Is timing of meals an important factor? Should you eat directly after exercise? What happens if we eat straight before bed – will eating too late cause weight gain? Choosing the right time to eat has been a topic of discussion for quite a while, with much debate on whether eating meals at a certain time can affect the body in a positive or negative way. For example, some people say that after a workout, to reap the full rewards and to gain maximum muscle growth, you should eat within a window of 30mins/1hr of the workout session in order for the protein to help the muscles repair. Others argue that eating too late in the day is bad for the body. Read on to learn more about the science of when to eat.
Eating after exercise
For those who are working hard to improve their physical shape, Thia is a vitally important topic as timing your food can have an influence on muscle growth post workout. There is an advised window of 45 minutes post workout during which the body is able to rebuild glycogen stores, which can then help with muscle growth.
Of course, It’s not just when you eat – what you eat definitely has a big part to play as well. Carbohydrates, for example, are necessary to replenish the muscles and help with recovery, while protein is needed for muscle repair and growth. Fats can also provide muscle growth.
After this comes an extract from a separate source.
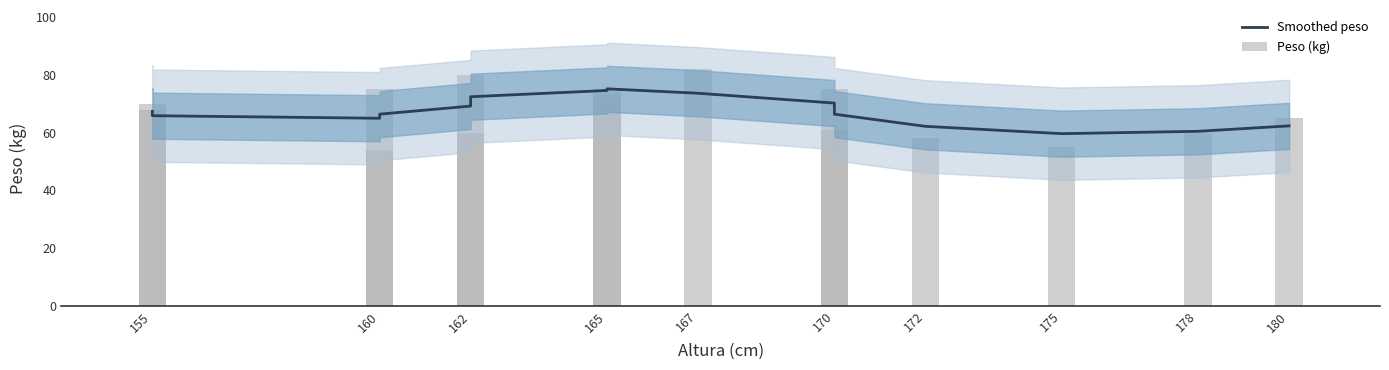

Rank the series by their maximum value, from highest to lowest.

Peso (kg), Smoothed peso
So, to put it into perspective for this particular scenario: imagine a long push workout, you come out of the gym with a real pump and a lot of sweat (lol) and now you head home to eat one of the most important meals of the day. This meal will allow you to replenish all the energy you lost while working out, and also enable the muscles to grow by feeding them the right nutrients. This will allow muscles to repair and strengthen as well, therefore reducing the risk of injury.
Eating before bed
There is a lot of myth around the topic of eating in the evening. Some advocate a good supper, while others maintain that eating after six or seven pm should be avoided at all costs. Of course, lifestyle, general health and your personal goals all factor into this, but let’s take a look at a broad picture of the advantages and disadvantages of eating before bed.
- Promotes good, satisfying sleep – depending on what you consume. Avocado toast and peanut butter are good examples of foods that will allow you to have a good sleep on a full stomach.
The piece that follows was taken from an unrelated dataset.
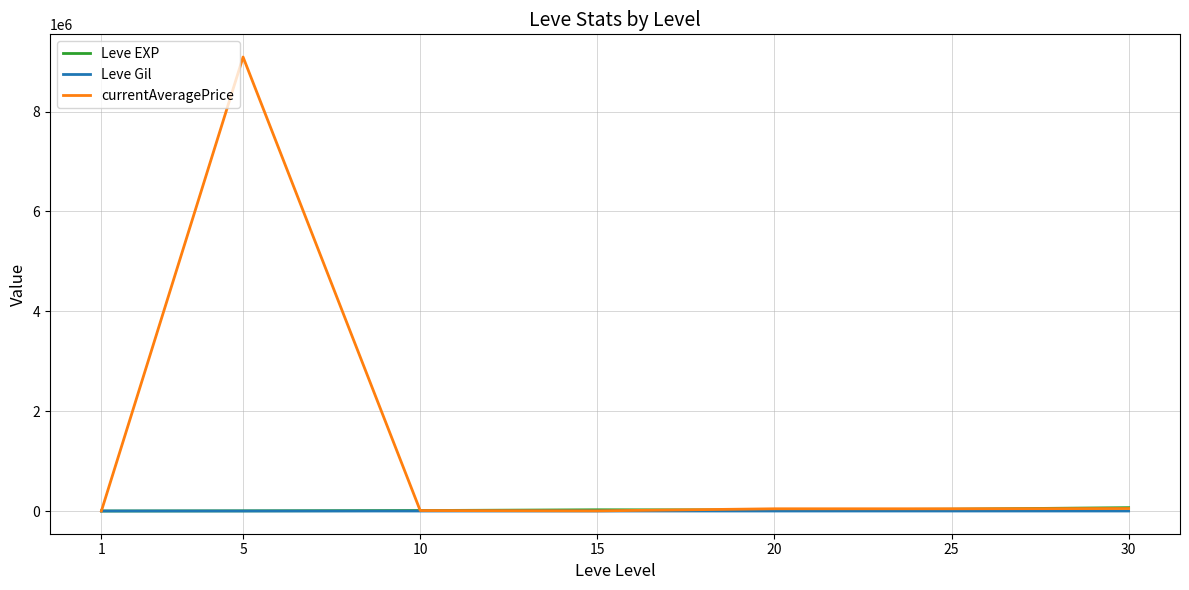

Which series has the largest total across all categories?

currentAveragePrice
- Supports weight loss – this is (again) situational depending on what you consume and for many seems counter-intuitive. However, if you sleep on an empty stomach, your body lacks the calories it needs to recharge. This results in your body holding onto carbs and fats instead of using them for fuel.
- Helps to maintain blood sugar levels.
- While eating straight before bed can provide a good sleep (if you eat the right foods), it can contribute to poor sleep if you eat the wrong foods, especially those high in sugar or caffeine.
- Slower metabolism – your body slows down its functions at night to prepare for sleeping, so eating foods that high in carbs can make it harder to digest in time and could result in weight gain.
- Heart disease – it goes without say, but if you are eating junk food late at night, then it can cause cholesterol levels to increase as well as blood pressure levels which can eventually resolve in heart diseases.
The final word
While there is far more to this debate than can be covered in one article, It is safe to conclude that in most situations, the optimum time to eat is three hours before you sleep. This will give the body enough time to properly digest the food you have consumed and will help to lessen the effect on weight gain/loss as well as avoid any impact on your sleep quality.
A lot of people are victims to not eating within the window of 30/45mins of a workout, however this isn’t a major issue. While it’s recommended that the prime window is between that time, provided you are still consuming the right nutrients and achieving the right level of macros and overall calories throughout the day, it will not affect your body goals.